Un groupe d’Homo sapiens a laissé ses empreintes en Arabie Saoudite il y 120 000 ans

Grâce à des empreintes retrouvées dans le désert de Nefud, sur le site de l’ancien lac Alathar, Mathew Stewart, de l’Institut Max Planck (Allemagne), et ses compères suggèrent qu’il y a 120 000 ans, un groupe d’Homo sapiens s’est arrêté pour boire et manger. Pour information, l’Arabie Saoudite était en ce temps-là un endroit vert rempli de rivières et de lacs.

Apparemment, ces Homo sapiens, qui voyageaient depuis l’Afrique vers l’Eurasie, n’y seraient pas restés longtemps. En effet, aucun outil en pierre n’a été retrouvé sur le site, ce qui conforte l’hypothèse selon laquelle ces derniers étaient seulement de passage, selon les paléontologues.

Des empreintes laissées sur les dunes d'un désert

Photo de Peter Arvell. Crédits Pixabay

Notons que pour dater ces traces de pas, les chercheurs ont utilisé la luminescence stimulée optique, une technique consistant à envoyer de la lumière sur des grains de quartz afin de mesurer de la quantité d’énergie que ces derniers émettent. Les chercheurs ont alors retrouvé 7 empreintes qui appartiennent apparemment aux membres de ce groupe.

Un groupe d’Homo sapiens en vadrouille

D’après les chercheurs, les sept empreintes retrouvées appartiennent à des Homo sapiens. Différents détails, tels que la distance qui les sépare ou leur orientation, révèlent que les traces de pas sont celles de 3 ou 4 Homo sapiens qui voyageaient ensemble.

Comme le précise Stewart, cet endroit aurait donc été un point de ravitaillement important pour les Homo sapiens, qui se propageait alors hors de l’Afrique.

Il est fort probable qu’ils y venaient aussi chasser et se désaltérer, parmi les nombreux animaux qui fréquentaient le site. Les chercheurs pensent notamment à des chameaux, des buffles ou encore des éléphants.

L’Arabie Saoudite n’était pas toujours un désert

Apparemment, l’Arabie Saoudite était autrefois une région particulièrement verte où les ressources en eau étaient abondantes. C’est d’ailleurs pour cette raison que le site était supposé avoir été fréquenté par tout un cortège d’animaux. Ce qui faisait bien les affaires des Homo sapiens.
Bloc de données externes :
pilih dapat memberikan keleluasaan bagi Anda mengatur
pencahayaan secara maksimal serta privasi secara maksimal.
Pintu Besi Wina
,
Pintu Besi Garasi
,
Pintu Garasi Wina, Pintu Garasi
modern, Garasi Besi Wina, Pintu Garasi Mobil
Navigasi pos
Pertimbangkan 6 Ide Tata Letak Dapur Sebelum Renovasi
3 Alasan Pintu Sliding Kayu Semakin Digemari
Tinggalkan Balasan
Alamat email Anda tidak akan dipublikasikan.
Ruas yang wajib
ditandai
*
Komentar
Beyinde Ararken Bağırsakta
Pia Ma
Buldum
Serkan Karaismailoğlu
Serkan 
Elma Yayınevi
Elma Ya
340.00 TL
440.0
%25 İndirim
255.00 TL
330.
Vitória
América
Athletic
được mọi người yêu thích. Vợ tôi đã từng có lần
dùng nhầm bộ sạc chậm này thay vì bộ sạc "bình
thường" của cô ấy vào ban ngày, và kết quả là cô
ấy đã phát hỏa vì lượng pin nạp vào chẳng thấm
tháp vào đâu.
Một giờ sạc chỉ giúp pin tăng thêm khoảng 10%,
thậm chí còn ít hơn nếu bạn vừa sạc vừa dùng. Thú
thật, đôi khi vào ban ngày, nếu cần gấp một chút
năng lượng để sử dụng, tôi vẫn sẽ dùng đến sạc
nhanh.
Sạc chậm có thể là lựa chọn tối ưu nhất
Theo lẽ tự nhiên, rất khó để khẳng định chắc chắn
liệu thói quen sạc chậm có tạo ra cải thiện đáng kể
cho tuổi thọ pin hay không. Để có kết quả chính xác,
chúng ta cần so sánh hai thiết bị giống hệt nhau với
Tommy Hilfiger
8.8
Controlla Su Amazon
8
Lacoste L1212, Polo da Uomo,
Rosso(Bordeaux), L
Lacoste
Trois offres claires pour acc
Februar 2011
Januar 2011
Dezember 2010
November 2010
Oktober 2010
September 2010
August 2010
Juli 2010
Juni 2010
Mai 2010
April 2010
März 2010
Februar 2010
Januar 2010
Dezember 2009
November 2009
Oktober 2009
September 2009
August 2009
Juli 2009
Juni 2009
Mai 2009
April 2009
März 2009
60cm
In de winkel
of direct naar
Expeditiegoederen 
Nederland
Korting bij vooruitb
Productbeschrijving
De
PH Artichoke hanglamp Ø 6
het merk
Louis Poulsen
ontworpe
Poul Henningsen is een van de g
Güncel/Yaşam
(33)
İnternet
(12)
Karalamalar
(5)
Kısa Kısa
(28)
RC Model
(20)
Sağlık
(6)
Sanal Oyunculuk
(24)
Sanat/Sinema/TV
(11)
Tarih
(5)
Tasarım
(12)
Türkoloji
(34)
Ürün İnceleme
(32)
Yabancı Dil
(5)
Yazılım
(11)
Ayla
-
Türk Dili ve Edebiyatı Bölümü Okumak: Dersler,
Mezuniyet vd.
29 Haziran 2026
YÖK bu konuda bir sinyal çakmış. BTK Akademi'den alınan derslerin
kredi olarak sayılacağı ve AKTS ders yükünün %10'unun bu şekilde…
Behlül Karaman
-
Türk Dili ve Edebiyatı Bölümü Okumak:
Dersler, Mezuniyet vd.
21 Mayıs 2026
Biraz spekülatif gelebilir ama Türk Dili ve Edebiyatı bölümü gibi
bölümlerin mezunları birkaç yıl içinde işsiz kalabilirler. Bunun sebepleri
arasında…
Comme le précise Richard Clark-Wilson, du Royal Holloway de l’Université de Londres, le nord de l’Arabie Saoudite, et ce site par la même occasion, était un point stratégique pour boire, manger et peut-être même chasser, pour les Homo sapiens durant leurs périples.

Cette découverte a été publiée dans la revue Science Advances.